*Data for the task*.
-- -- --
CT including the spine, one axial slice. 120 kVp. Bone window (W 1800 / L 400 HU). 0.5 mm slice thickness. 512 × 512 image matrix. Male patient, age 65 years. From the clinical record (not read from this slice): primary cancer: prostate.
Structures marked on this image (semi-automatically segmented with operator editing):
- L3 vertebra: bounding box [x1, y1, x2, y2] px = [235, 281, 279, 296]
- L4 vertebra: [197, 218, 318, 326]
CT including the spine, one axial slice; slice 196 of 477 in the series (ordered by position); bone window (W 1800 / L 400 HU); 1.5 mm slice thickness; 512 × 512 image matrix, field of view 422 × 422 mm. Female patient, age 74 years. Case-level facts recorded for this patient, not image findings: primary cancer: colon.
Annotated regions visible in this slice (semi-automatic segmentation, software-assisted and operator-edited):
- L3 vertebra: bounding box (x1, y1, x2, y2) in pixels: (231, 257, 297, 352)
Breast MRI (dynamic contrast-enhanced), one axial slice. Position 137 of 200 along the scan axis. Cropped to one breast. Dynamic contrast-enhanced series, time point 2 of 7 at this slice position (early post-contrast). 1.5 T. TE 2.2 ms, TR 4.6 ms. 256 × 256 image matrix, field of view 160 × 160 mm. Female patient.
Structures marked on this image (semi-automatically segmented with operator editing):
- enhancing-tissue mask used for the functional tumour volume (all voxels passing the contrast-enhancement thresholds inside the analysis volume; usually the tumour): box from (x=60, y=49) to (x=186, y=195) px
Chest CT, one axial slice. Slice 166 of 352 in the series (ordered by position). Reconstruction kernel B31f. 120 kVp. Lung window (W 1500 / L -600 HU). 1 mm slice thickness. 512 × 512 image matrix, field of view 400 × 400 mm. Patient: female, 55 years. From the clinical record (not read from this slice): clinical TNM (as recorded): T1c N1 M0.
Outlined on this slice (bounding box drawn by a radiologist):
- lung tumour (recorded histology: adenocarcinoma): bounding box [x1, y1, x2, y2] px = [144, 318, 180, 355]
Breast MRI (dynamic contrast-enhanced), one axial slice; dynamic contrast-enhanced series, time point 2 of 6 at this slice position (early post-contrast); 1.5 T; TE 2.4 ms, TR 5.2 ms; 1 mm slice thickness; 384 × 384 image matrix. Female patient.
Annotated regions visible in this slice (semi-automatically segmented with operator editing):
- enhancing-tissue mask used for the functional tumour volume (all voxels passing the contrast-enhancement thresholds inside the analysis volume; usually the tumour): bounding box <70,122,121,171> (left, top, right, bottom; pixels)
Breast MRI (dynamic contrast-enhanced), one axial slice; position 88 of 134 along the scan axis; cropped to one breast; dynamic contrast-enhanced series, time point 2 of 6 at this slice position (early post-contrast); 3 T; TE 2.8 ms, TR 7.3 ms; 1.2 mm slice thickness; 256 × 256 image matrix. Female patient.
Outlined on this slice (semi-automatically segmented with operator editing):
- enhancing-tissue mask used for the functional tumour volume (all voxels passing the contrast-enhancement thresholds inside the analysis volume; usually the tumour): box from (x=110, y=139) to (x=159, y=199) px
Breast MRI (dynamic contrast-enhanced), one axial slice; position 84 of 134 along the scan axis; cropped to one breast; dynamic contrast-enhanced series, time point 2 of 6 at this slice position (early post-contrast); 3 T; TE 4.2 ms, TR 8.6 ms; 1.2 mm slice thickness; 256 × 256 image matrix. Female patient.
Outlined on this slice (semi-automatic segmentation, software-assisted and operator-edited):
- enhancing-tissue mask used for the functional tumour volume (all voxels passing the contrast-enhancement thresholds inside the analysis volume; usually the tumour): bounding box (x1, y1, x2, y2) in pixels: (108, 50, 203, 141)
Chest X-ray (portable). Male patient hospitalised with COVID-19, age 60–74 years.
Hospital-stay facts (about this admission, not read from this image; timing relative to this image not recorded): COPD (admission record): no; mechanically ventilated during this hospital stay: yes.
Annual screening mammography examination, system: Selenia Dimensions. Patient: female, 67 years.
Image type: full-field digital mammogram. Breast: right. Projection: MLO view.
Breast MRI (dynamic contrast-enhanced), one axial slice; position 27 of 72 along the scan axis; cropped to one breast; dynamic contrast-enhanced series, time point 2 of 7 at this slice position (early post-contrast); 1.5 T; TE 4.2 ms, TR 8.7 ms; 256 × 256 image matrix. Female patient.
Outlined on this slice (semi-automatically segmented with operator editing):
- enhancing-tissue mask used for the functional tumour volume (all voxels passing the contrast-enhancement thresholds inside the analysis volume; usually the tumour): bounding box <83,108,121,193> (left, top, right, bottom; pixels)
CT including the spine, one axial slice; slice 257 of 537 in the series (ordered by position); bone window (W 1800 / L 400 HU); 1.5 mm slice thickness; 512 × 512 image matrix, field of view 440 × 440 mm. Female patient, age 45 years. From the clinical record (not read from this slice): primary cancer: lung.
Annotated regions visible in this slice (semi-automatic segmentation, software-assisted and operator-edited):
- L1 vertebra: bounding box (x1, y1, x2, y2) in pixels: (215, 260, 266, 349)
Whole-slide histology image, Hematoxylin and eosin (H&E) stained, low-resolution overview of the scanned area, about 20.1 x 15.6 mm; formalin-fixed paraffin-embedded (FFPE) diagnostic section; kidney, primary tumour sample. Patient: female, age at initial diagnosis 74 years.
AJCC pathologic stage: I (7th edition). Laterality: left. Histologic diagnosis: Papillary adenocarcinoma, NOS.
-- -- --
*Exercise*. Scan the listing above. Gather each line that contains the word "histology".

*Exercise output*.
- lung tumour (recorded histology: adenocarcinoma): bounding box [x1, y1, x2, y2] px = [144, 318, 180, 355]
Whole-slide histology image, Hematoxylin and eosin (H&E) stained, low-resolution overview of the scanned area, about 20.1 x 15.6 mm; formalin-fixed paraffin-embedded (FFPE) diagnostic section; kidney, primary tumour sample. Patient: female, age at initial diagnosis 74 years.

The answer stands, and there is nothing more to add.